Traditional English folk songs in a contemporary setting
Peter Durward Harris | Leicester England | 05/16/2005
(5 out of 5 stars)
"Eliza Carthy, daughter of folk singers Norma Waterson and Martin Carthy, emerged in the late nineties as Britain's leading female folk singer. Eliza has always sought to bring a contemporary edge to her music, perhaps hoping in the process to get more people to take an interest in Britain's folk-song heritage. It is sometimes said that a great song will survive any interpretation, but adapting traditional songs written in an entirely different era when there was little or no backing music to a contemporary setting is no easy task. Nevertheless, Eliza has come up with an interesting and entertaining album that preserves the essence of each song. Listening to this album, nobody can be in any doubt that this is, at its heart, traditional folk music, even if it is updated slightly to appeal to listeners in the new millennium.
Eliza found many of the songs here on a twenty-volume series titled Voice of the people (released on Topic records, like this album). Folk music fans will find much of interest in that series, if they can afford it. To a wider audience, the best-known song here may be Just as the tide was flowing -10,000 Maniacs are among others to have recorded the song - but Eliza sings it her way and it's superb as all the songs here are. Among my other favorites here are Worcester City, Little gypsy girl, Bold privateer and Willow tree.
If you have any interest in traditional folk music, you should give this album a listen."
A new genre
Laurence Upton | Wilts, UK | 03/07/2005
(4 out of 5 stars)
"Eliza Carthy boldly lays claim to a new genre with the inspired title of this beautiful album. It fits her music perfectly and needs no further explanation. Whereas she has in the past ironically sounded more dated when occasionally attempting more modern and experimental musical forms, her exploration of traditional material invariably sounds fresh and forward looking, and here she is again helped by a varied and fine collection of mostly acoustic musicians.
Her affecting version of the old favourite Just As The Tide Was Flowing, revived by Shirley Collins with the Albion Band and by the American group 10,000 Maniacs amongst others, takes on an altogether more sombre and elegant timbre in its new reinvention, whilst many of the songs have been drawn from collections and archives, some brought to her by her father Martin Carthy, or Dr MCMBE, as an instrumental piece dedicated to him and on which he plays guitar is titled. Worcester City and Pretty Plowboy are two other highlights which seem to define what Eliza Carthy is all about. Although one of the themes of the album is Englishness there are, as she says, no border controls and one of the songs, In London So Fair, comes from the Irish singer Mary Ann Carolan, while some of the album was recorded in Edinburgh.

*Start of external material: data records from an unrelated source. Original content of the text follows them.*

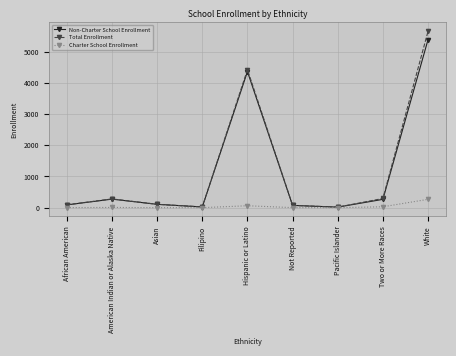

In Non-Charter School Enrollment, how many points are higher than both neighbors (excluding endpoints)?

2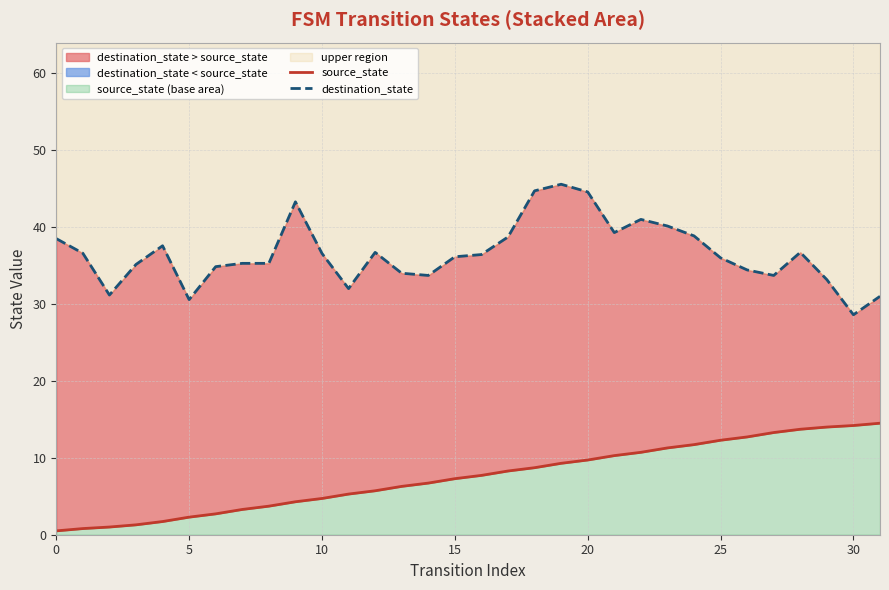

Is the value of source_state at 20 greater than the value of destination_state at 24?

No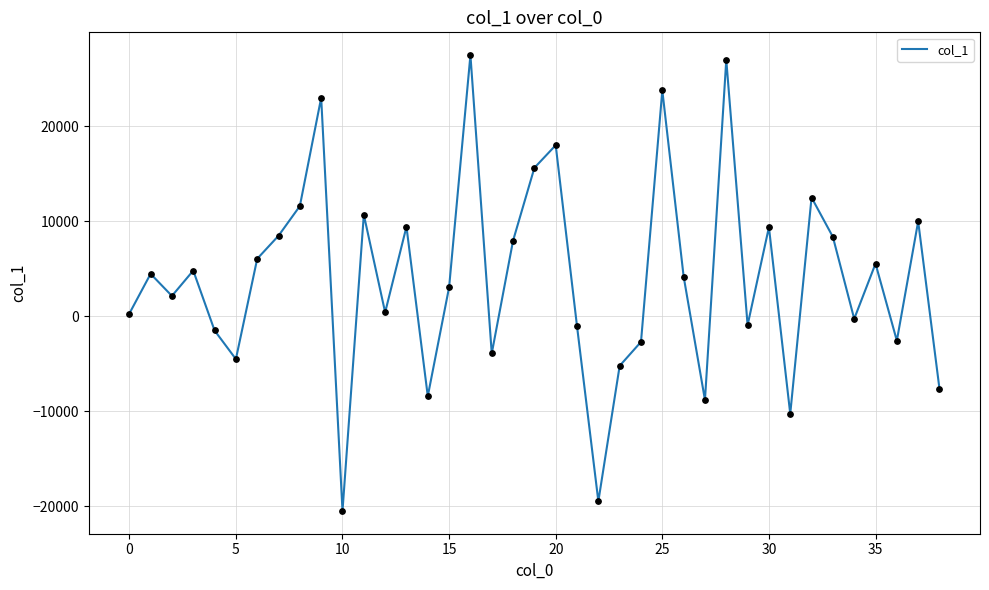

What is the smallest value displayed?

-20511.8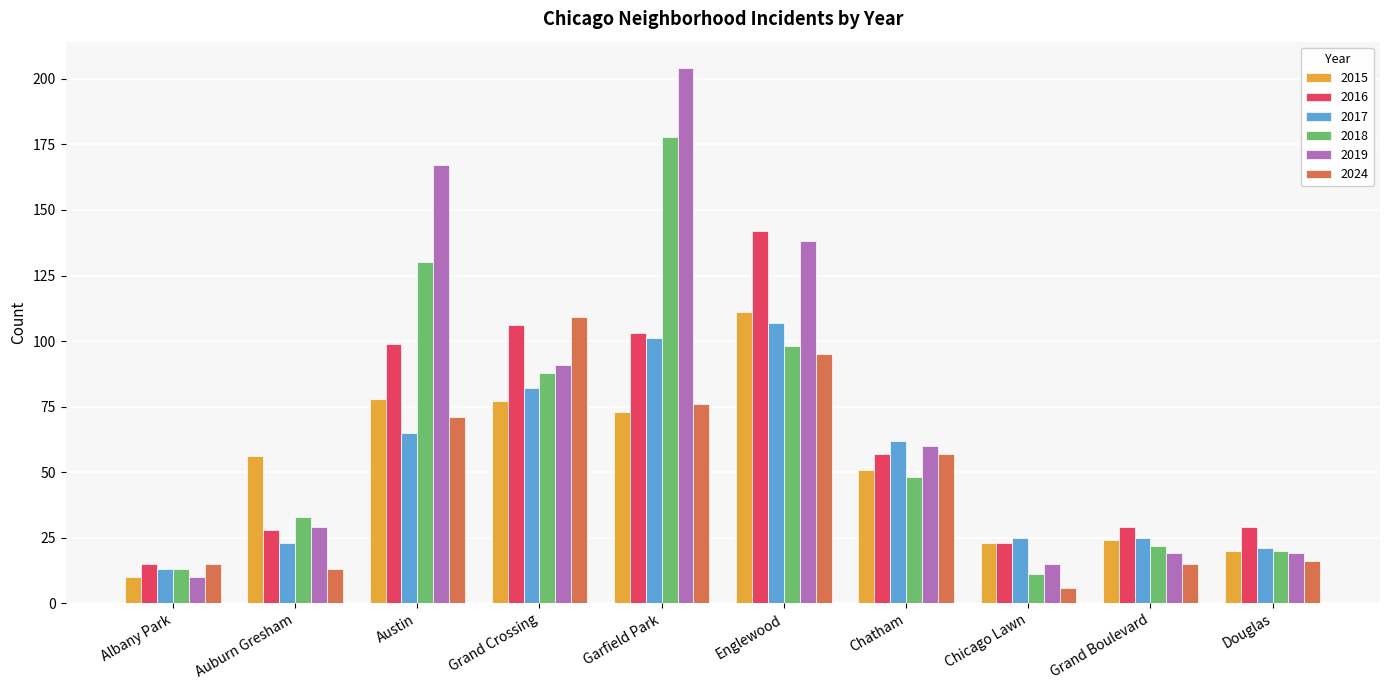

What position from the right is Garfield Park?

6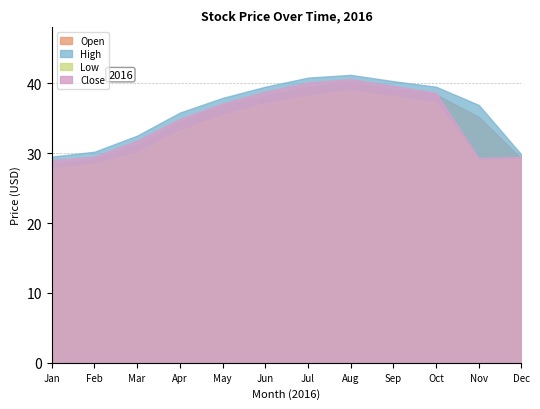

What is the difference between the High values at 2016-10 and 2016-02?

9.3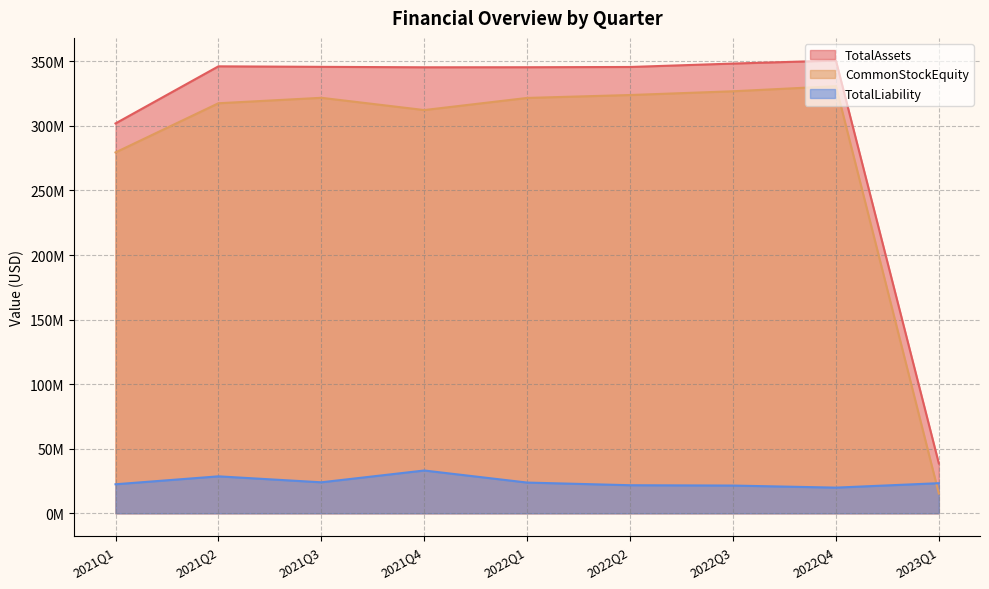

What position from the left is 2023Q1?

9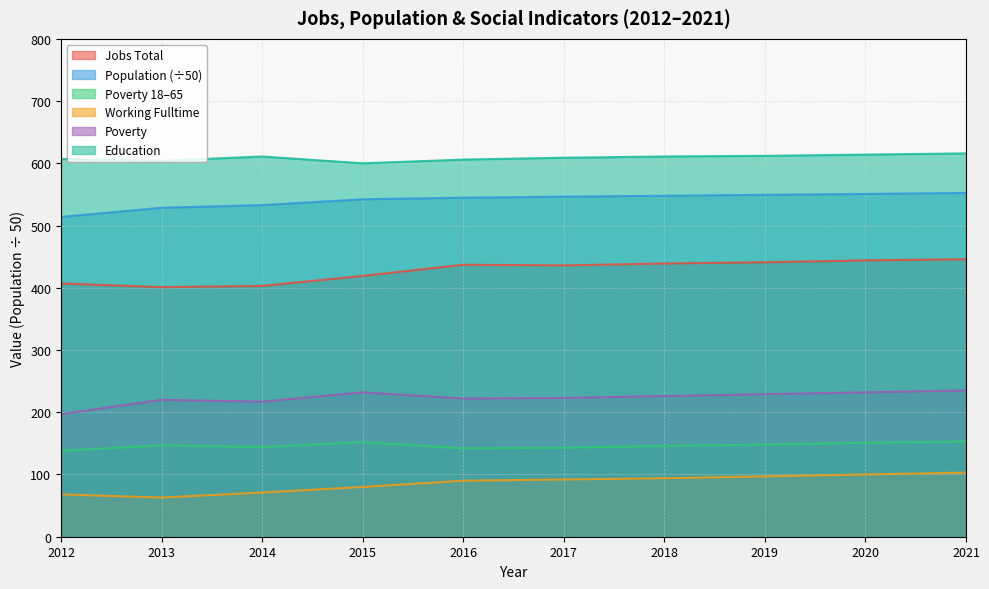

What is the total value across all series at 2019?

2076.4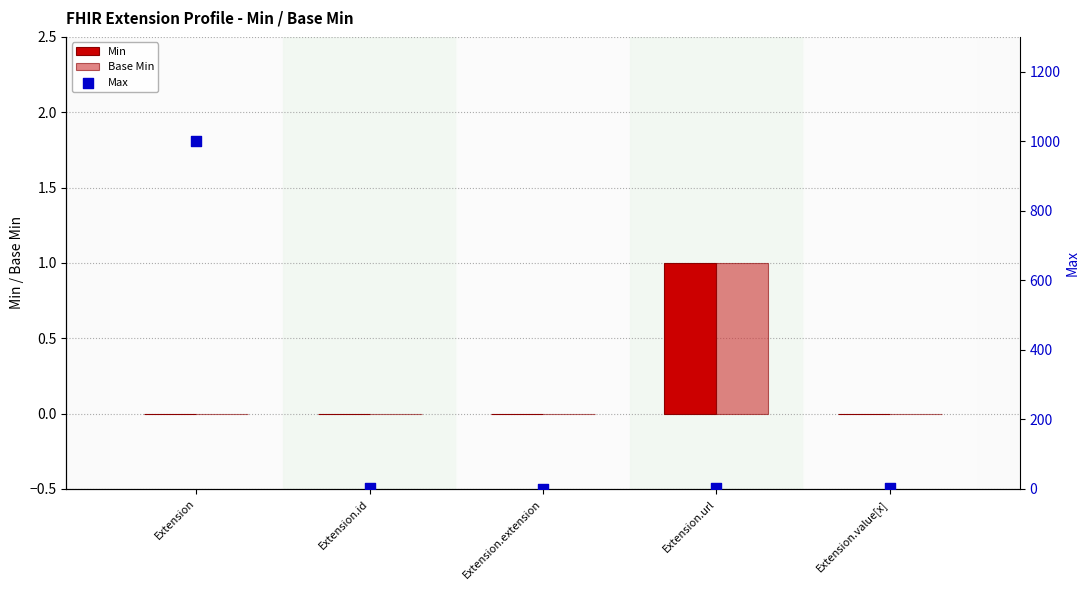

Which series contains the lowest Y value?

Min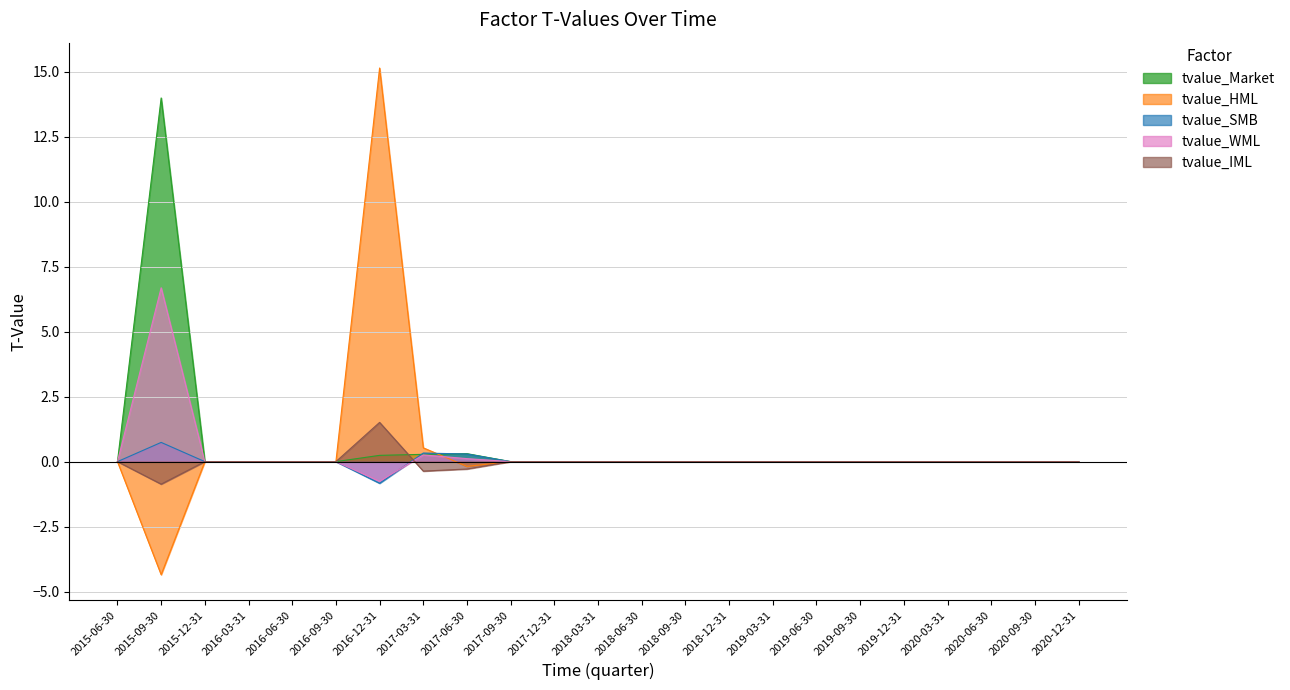

Which series has the widest spread of values?

tvalue_HML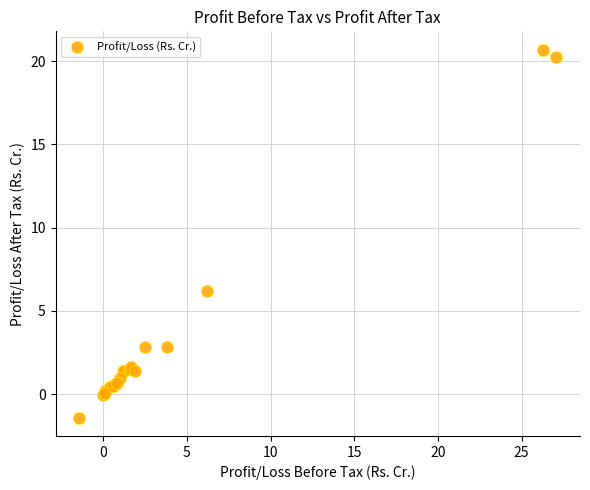

What Y value in the scatter plot is closest to 9?

6.2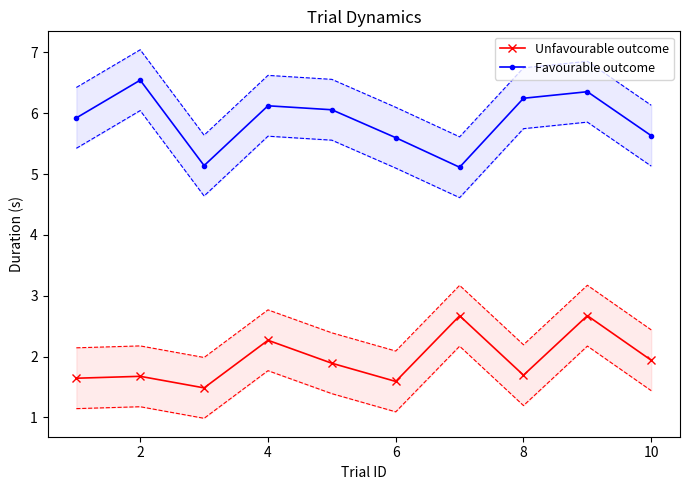

In Favourable outcome, how many points are higher than both neighbors (excluding endpoints)?

3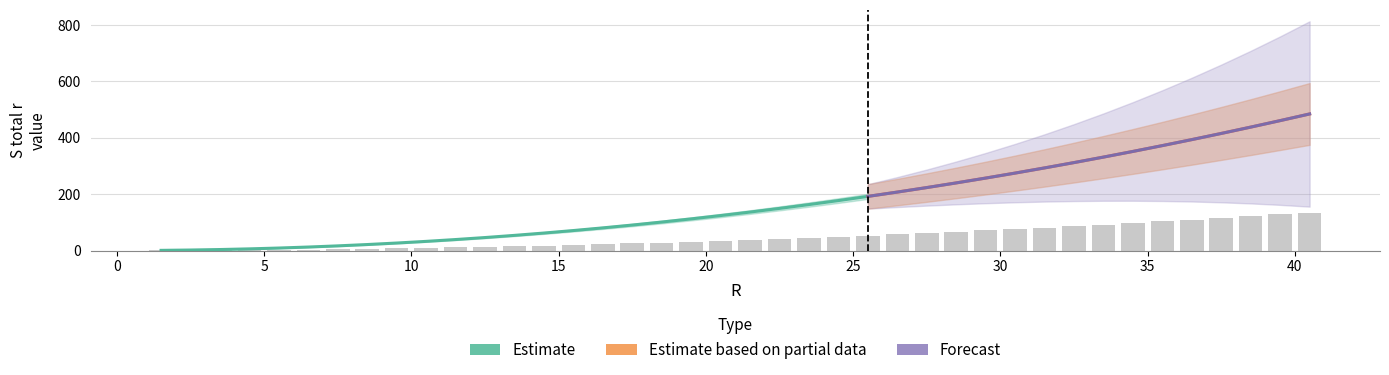

Are the bars grouped side by side (vs. stacked)?

Yes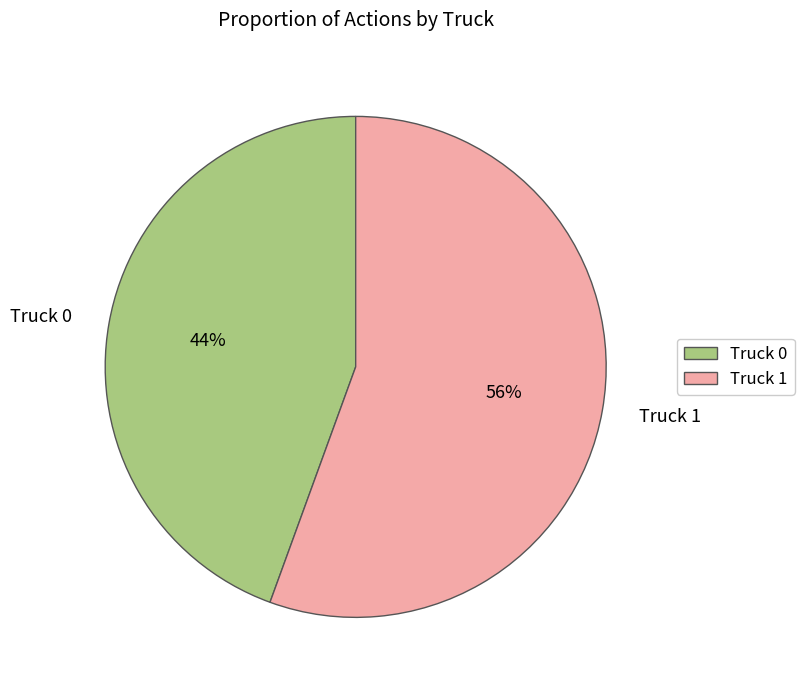

Which category accounts for the majority?

Truck 1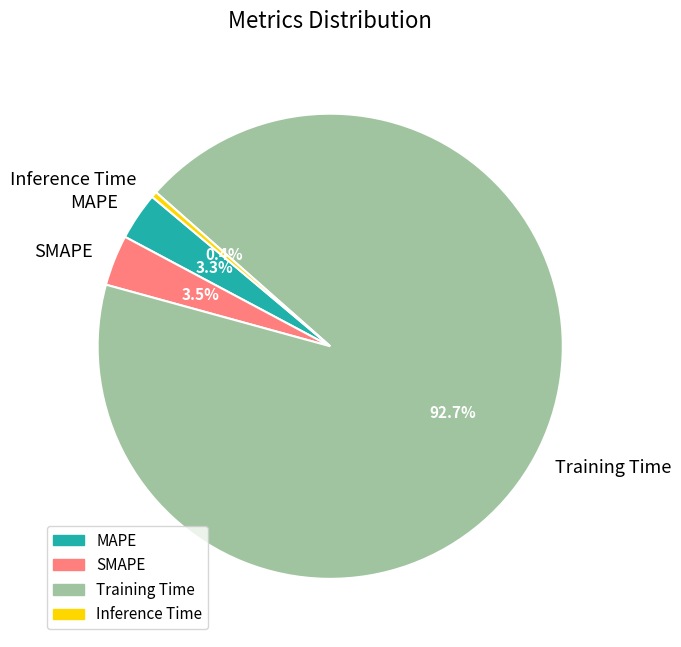

True or false: Training Time accounts for 93% of the total.

True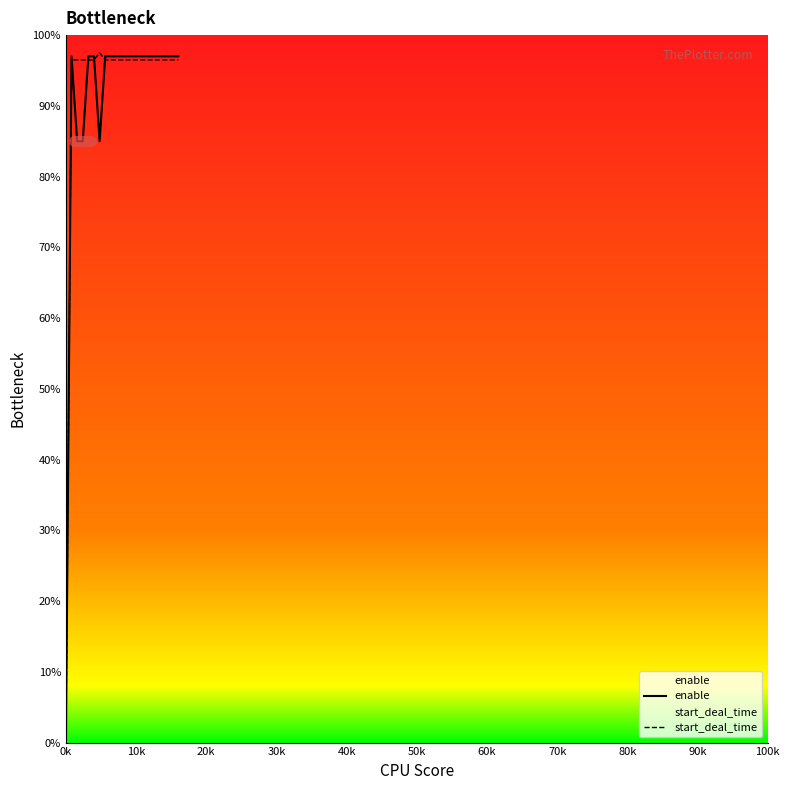

What position from the left is 90k?

10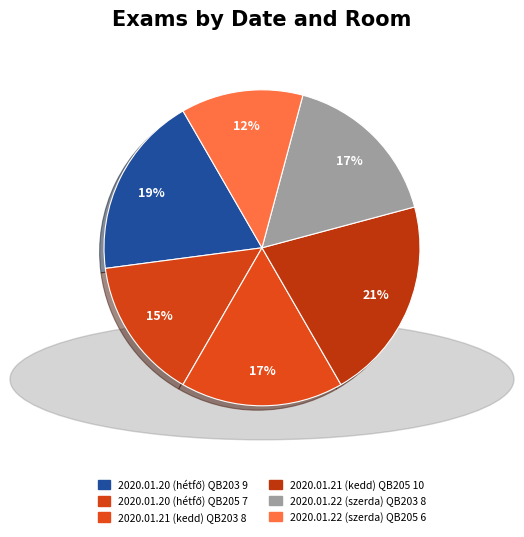

How many segments does this pie chart have?

6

In London So Fair was recorded on a Steinway, Eliza having switched from fiddle for the occasion, in a living room overlooking the sea, and you can almost hear the ocean in the atmosphere, so vivid is the recording (the sea being another of the main album themes). The lighthearted and jazz-tinted Willow Tree closes the album with a hint of new directions to come. A well balanced and mature album, and reassuring for the future of British folk music"
Rolling Stone review
Laurence Upton | 08/04/2003
(5 out of 5 stars)
"Rolling Stone: One of 2002's best. Folk music survives because certain people use their imaginations to spin new gold from old straw. Carthy will keep the traditions alive for another century."